**Text passage**.
★ ★ ★ ★ ★
Thursday, 9 June 2011

SQL Server I/O Bottlenecks ?


I/O Bottlenecks

SQL Server performance depends heavily on the I/O subsystem. Unless your database fits into physical memory, SQL Server constantly brings database pages in and out of the buffer pool. This generates substantial I/O traffic. Similarly, the log records need to be flushed to the disk before a transaction can be declared committed. And finally, SQL Server uses tempdb for various purposes such as to store intermediate results, to sort, to keep row versions and so on. So a good I/O subsystem is critical to the performance of SQL Server.
Access to log files is sequential except when a transaction needs to be rolled back while access to data files, including tempdb, is randomly accessed. So as a general rule, you should have log files on a separate physical disk than data files for better performance. The focus of this paper is not how to configure your I/O devices but to describe ways to identify if you have I/O bottleneck. Once an I/O bottleneck is identified, you may need to reconfigure your I/O subsystem.
If you have a slow I/O subsystem, your users may experience performance problems such as slow response times, and tasks that abort due to timeouts.
You can use the following performance counters to identify I/O bottlenecks. Note, these AVG values tend to be skewed (to the low side) if you have an infrequent collection interval. For example, it is hard to tell the nature of an I/O spike with 60-second snapshots. Also, you should not rely on one counter to determine a bottleneck; look for multiple counters to cross check the validity of your findings.
PhysicalDisk Object: Avg. Disk Queue Length represents the average number of physical read and write requests that were queued on the selected physical disk during the sampling period. If your I/O system is overloaded, more read/write operations will be waiting. If your disk queue length frequently exceeds a value of 2 during peak usage of SQL Server, then you might have an I/O bottleneck.
Avg. Disk Sec/Read is the average time, in seconds, of a read of data from the disk. Any number
Less than 10 ms - very good
Between 10 - 20 ms - okay
Between 20 - 50 ms - slow, needs attention
Greater than 50 ms – Serious I/O bottleneck
Avg. Disk Sec/Write is the average time, in seconds, of a write of data to the disk. Please refer to the guideline in the previous bullet.
★ ★ ★ ★ ★
Saved entries

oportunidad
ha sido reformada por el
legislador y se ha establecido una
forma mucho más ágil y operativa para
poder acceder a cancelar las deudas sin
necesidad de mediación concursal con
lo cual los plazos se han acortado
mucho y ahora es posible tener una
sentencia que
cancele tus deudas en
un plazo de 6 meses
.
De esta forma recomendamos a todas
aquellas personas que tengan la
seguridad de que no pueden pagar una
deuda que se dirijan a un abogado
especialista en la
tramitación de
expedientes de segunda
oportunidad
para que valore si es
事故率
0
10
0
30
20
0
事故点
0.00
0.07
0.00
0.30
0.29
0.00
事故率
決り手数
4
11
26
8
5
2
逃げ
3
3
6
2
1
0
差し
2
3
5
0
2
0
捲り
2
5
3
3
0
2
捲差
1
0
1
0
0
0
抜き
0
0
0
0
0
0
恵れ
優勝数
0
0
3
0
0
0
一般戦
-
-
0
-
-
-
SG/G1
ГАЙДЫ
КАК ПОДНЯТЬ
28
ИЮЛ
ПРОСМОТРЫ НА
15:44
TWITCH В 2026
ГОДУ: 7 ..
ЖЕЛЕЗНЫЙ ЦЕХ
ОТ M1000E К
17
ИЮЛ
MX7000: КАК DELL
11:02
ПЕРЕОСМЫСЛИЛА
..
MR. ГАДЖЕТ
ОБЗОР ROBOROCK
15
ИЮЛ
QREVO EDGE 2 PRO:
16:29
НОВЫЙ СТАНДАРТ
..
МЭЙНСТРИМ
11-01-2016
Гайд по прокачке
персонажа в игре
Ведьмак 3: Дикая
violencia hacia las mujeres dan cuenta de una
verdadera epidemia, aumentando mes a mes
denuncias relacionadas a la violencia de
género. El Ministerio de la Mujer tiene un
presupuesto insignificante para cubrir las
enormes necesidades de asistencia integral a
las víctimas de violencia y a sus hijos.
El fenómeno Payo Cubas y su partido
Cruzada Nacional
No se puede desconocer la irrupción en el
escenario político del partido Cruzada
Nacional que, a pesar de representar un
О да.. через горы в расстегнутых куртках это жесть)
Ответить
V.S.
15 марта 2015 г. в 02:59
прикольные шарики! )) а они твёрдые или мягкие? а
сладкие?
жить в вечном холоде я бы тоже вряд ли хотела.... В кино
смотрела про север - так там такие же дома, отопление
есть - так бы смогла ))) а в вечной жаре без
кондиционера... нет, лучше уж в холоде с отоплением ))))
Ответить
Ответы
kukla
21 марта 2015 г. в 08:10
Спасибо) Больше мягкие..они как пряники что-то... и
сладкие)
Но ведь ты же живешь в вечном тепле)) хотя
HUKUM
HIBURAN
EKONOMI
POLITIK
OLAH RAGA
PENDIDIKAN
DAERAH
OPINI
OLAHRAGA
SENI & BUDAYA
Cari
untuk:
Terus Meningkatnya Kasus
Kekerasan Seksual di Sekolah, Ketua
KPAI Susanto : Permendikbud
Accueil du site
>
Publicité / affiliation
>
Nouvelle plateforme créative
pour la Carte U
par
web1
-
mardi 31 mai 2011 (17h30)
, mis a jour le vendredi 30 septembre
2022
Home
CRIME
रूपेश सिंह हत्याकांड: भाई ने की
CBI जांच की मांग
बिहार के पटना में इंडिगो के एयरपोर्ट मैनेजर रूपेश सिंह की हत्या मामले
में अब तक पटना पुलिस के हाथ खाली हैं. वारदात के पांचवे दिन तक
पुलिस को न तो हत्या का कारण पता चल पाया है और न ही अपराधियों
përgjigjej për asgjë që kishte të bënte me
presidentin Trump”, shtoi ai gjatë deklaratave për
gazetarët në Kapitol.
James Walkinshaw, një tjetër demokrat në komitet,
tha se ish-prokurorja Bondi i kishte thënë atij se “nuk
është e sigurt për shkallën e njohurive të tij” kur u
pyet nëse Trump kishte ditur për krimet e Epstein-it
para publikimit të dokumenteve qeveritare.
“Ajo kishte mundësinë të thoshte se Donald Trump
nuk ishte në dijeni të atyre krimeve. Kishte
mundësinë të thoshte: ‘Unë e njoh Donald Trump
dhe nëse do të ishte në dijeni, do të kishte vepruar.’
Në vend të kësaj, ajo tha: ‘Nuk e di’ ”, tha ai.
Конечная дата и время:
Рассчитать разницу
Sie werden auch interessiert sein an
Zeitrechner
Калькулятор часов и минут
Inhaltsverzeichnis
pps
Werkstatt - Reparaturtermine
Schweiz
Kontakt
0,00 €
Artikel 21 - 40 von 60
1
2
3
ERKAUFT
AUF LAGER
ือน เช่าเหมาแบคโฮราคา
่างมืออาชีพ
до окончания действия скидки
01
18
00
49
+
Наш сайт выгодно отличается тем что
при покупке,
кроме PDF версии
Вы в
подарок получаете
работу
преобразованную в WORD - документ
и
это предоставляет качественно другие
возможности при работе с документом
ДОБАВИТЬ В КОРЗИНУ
★ ★ ★ ★ ★
**What this task involves**. Reproduce word for word the section of the SQL Server I/O bottlenecks passage above, from "SQL Server I/O" up to and including "performance of SQL Server.".

**Output for this exercise**.
SQL Server I/O Bottlenecks ?


I/O Bottlenecks

SQL Server performance depends heavily on the I/O subsystem. Unless your database fits into physical memory, SQL Server constantly brings database pages in and out of the buffer pool. This generates substantial I/O traffic. Similarly, the log records need to be flushed to the disk before a transaction can be declared committed. And finally, SQL Server uses tempdb for various purposes such as to store intermediate results, to sort, to keep row versions and so on. So a good I/O subsystem is critical to the performance of SQL Server.